ESPE Abstracts (2019) 92 P1-347

ESPE2019 Poster Category 1 Fat, Metabolism and Obesity (2) (25 abstracts)

Precocious Pubarche in Spinal Muscular Atrophy Patients with Severe Sarcopenia

Avivit Brener 1,2 , Yael Lebenthal 1,2 , Anna Shtamler 3 , Ronnie Stein 1 , Aviva Fattal-Valevski 2,3 & Liora Sagi 2,3

1Pediatric Endocrinology and Diabetes Unit, Dana-Dwek Children's Hospital, Tel Aviv Sourasky Medical Center, Tel Aviv, Israel. 2Sackler Faculty of Medicine, Tel Aviv University, Tel Aviv, Israel. 3Pediatric Neurology Institute, Dana-Dwek Children's Hospital, Tel Aviv Sourasky Medical Center, Tel Aviv, Israel

Context: Spinal muscular atrophy (SMA) is an autosomal recessive inherited disease characterized by degeneration of anterior horn cells of the spinal cord and brainstem resulting in variable degrees of muscular atrophy and proximal muscle weakness. In December 2016, nusinersen was FDA-approved for the treatment of SMA in pediatric and adult patients. The introduction of this therapeutic modality has provided a platform for professional medical-care providers in our national neuromuscular center. To the best of our knowledge, this is the first report on endocrine manifestations in patients with severe forms of SMA.

Aims: To identify endocrine characteristics of SMA patients with precocious pubarche.

Methods: Real-life data in 62 SMA patients (24 type 1, 21 type 2, 17 type 3) were collected during routine clinic visits prior to nusinersen intervention. Anthropometric measurements and pubertal stage were determined by pediatric endocrinologists. Self-reported onset of puberty was documented for patients in puberty/fully pubertal. Laboratory evaluation included kidney and liver function tests, measures of glucose metabolism (fasting blood glucose and insulin levels, calculation of Homeostatic Model Assessment of Insulin Resistance [HOMA-IR]), basal androgen profile levels (testosterone,17-hydroxyprogesterone, androstenedione and dehydroepiandrosterone sulfate) and as clinically indicated - Synacthen stimulation testing for the diagnosis of adrenal enzymatic disorders.

#####

* Required action 1 *
According to the abstract, when was nusinersen FDA-approved for treating SMA?
* Required action 2 *
Rewrite the part of the abstract that begins at "Context: Spinal muscular" and stops after "with precocious pubarche.", substituting "the drug" for "nusinersen".
These records come from a separate source unrelated to the abstract.

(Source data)
#####

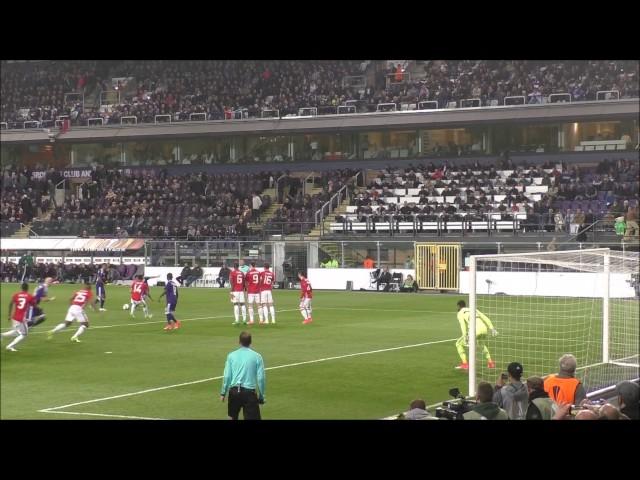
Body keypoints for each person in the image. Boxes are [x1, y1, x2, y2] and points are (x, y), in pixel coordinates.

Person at [220, 331, 266, 420]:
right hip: (249, 393)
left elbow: (227, 376)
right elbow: (261, 378)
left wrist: (223, 392)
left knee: (231, 417)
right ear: (251, 342)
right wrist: (261, 396)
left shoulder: (231, 356)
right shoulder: (257, 356)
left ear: (239, 342)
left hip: (234, 392)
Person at [455, 300, 498, 370]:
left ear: (458, 306)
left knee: (458, 344)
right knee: (482, 345)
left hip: (474, 330)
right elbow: (485, 318)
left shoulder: (460, 313)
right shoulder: (474, 309)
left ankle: (465, 364)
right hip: (484, 329)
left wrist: (465, 336)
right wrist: (492, 328)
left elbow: (463, 325)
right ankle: (490, 363)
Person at [2, 283, 36, 351]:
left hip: (14, 317)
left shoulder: (16, 295)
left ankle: (1, 335)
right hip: (21, 319)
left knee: (16, 332)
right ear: (27, 288)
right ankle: (10, 346)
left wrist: (9, 315)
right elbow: (34, 305)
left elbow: (11, 304)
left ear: (21, 288)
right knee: (24, 334)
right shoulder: (29, 296)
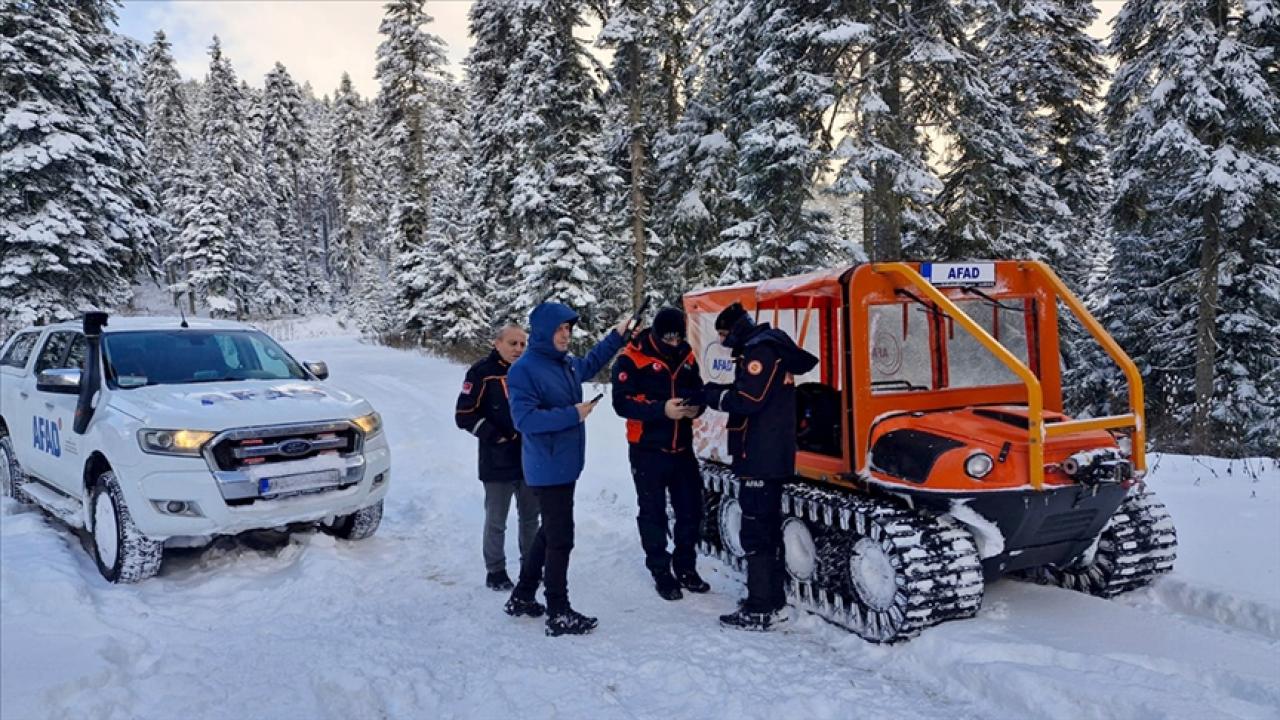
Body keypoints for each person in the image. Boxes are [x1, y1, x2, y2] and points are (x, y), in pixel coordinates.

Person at [503, 302, 629, 637]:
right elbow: (524, 419)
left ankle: (522, 596)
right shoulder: (524, 370)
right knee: (562, 538)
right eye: (560, 329)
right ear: (544, 330)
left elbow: (590, 362)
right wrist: (573, 414)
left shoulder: (565, 364)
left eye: (569, 329)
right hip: (546, 466)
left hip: (565, 463)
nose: (566, 335)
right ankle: (558, 611)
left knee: (549, 532)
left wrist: (617, 337)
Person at [702, 302, 818, 631]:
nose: (723, 341)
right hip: (765, 452)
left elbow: (748, 400)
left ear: (736, 328)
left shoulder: (760, 351)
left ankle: (759, 607)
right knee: (764, 527)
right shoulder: (766, 347)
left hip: (760, 454)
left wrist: (713, 396)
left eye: (724, 334)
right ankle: (770, 598)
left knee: (756, 530)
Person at [612, 307, 711, 601]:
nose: (673, 343)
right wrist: (661, 410)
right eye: (668, 338)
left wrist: (696, 408)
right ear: (656, 334)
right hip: (647, 449)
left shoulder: (687, 355)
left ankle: (686, 567)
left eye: (677, 337)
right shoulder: (631, 357)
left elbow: (699, 391)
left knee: (691, 510)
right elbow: (622, 404)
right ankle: (660, 570)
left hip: (682, 447)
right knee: (653, 512)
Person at [455, 324, 538, 592]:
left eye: (523, 344)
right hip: (496, 461)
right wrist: (495, 435)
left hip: (529, 460)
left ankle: (531, 566)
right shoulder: (481, 373)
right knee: (496, 521)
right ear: (497, 343)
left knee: (530, 519)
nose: (519, 349)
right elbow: (463, 415)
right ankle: (496, 570)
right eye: (513, 343)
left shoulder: (529, 371)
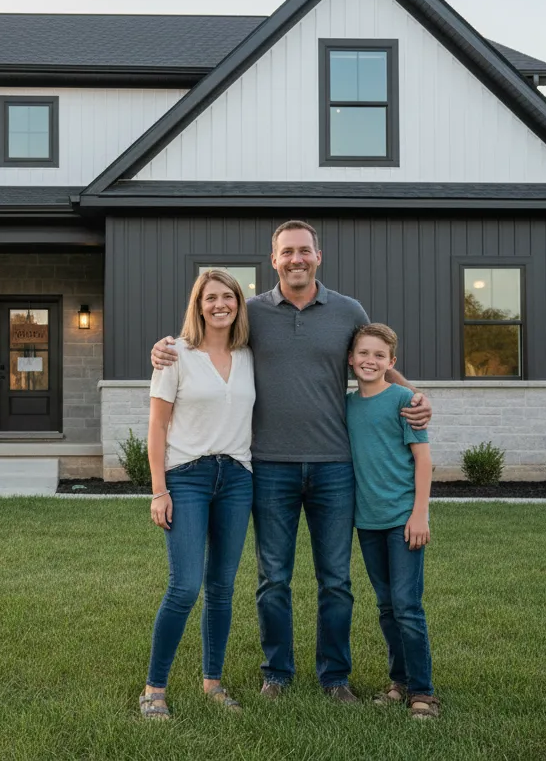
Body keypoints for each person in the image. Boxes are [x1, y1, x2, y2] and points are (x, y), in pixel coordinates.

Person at [151, 220, 431, 701]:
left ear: (317, 255)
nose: (296, 259)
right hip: (269, 467)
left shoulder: (348, 310)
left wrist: (412, 395)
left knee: (336, 581)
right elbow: (208, 341)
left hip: (334, 466)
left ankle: (334, 677)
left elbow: (374, 358)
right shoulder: (251, 312)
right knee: (273, 579)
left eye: (305, 251)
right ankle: (276, 673)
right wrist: (165, 347)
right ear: (273, 258)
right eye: (287, 252)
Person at [139, 269, 257, 721]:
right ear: (198, 304)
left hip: (238, 477)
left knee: (222, 588)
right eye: (211, 298)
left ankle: (212, 682)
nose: (220, 304)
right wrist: (158, 490)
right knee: (185, 586)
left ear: (238, 304)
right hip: (186, 475)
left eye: (228, 297)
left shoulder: (248, 355)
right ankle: (154, 688)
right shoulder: (175, 355)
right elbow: (157, 426)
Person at [345, 323, 438, 720]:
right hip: (367, 521)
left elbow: (424, 458)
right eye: (363, 354)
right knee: (386, 606)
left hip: (403, 520)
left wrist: (420, 514)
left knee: (407, 605)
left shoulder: (404, 400)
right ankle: (399, 682)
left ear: (392, 362)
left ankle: (424, 692)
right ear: (351, 359)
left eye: (379, 356)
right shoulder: (347, 405)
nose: (370, 361)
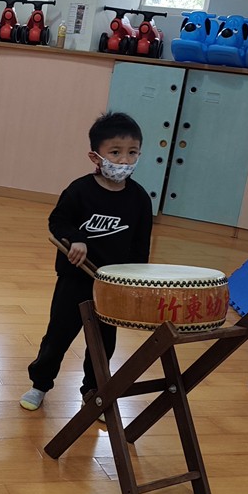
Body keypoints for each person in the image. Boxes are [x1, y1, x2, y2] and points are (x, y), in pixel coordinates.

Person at [20, 112, 153, 414]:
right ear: (96, 156)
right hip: (75, 280)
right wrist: (76, 239)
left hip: (111, 287)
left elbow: (140, 247)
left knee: (103, 345)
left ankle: (93, 393)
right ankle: (40, 384)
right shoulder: (80, 190)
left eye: (132, 152)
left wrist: (134, 282)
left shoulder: (140, 199)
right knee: (58, 336)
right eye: (115, 152)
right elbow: (58, 221)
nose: (124, 160)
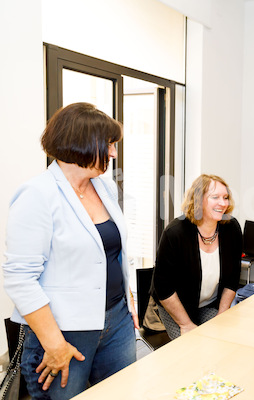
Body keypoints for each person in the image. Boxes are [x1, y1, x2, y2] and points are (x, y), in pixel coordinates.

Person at [2, 102, 137, 399]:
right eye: (109, 144)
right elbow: (19, 278)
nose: (114, 153)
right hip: (65, 333)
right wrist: (54, 344)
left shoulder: (105, 188)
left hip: (116, 322)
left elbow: (110, 253)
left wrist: (128, 302)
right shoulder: (38, 195)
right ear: (83, 143)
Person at [151, 174, 242, 339]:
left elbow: (233, 278)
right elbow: (163, 287)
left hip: (210, 305)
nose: (223, 203)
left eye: (225, 197)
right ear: (198, 200)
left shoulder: (231, 228)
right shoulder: (175, 233)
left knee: (224, 339)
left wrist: (222, 315)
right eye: (215, 197)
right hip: (178, 308)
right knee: (191, 346)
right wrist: (186, 324)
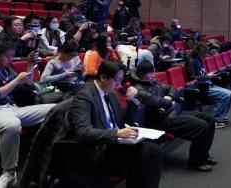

#####

* Task response 1 *
December 2016

* Task response 2 *
Context: Spinal muscular atrophy (SMA) is an autosomal recessive inherited disease characterized by degeneration of anterior horn cells of the spinal cord and brainstem resulting in variable degrees of muscular atrophy and proximal muscle weakness. In December 2016, the drug was FDA-approved for the treatment of SMA in pediatric and adult patients. The introduction of this therapeutic modality has provided a platform for professional medical-care providers in our national neuromuscular center. To the best of our knowledge, this is the first report on endocrine manifestations in patients with severe forms of SMA.

Aims: To identify endocrine characteristics of SMA patients with precocious pubarche.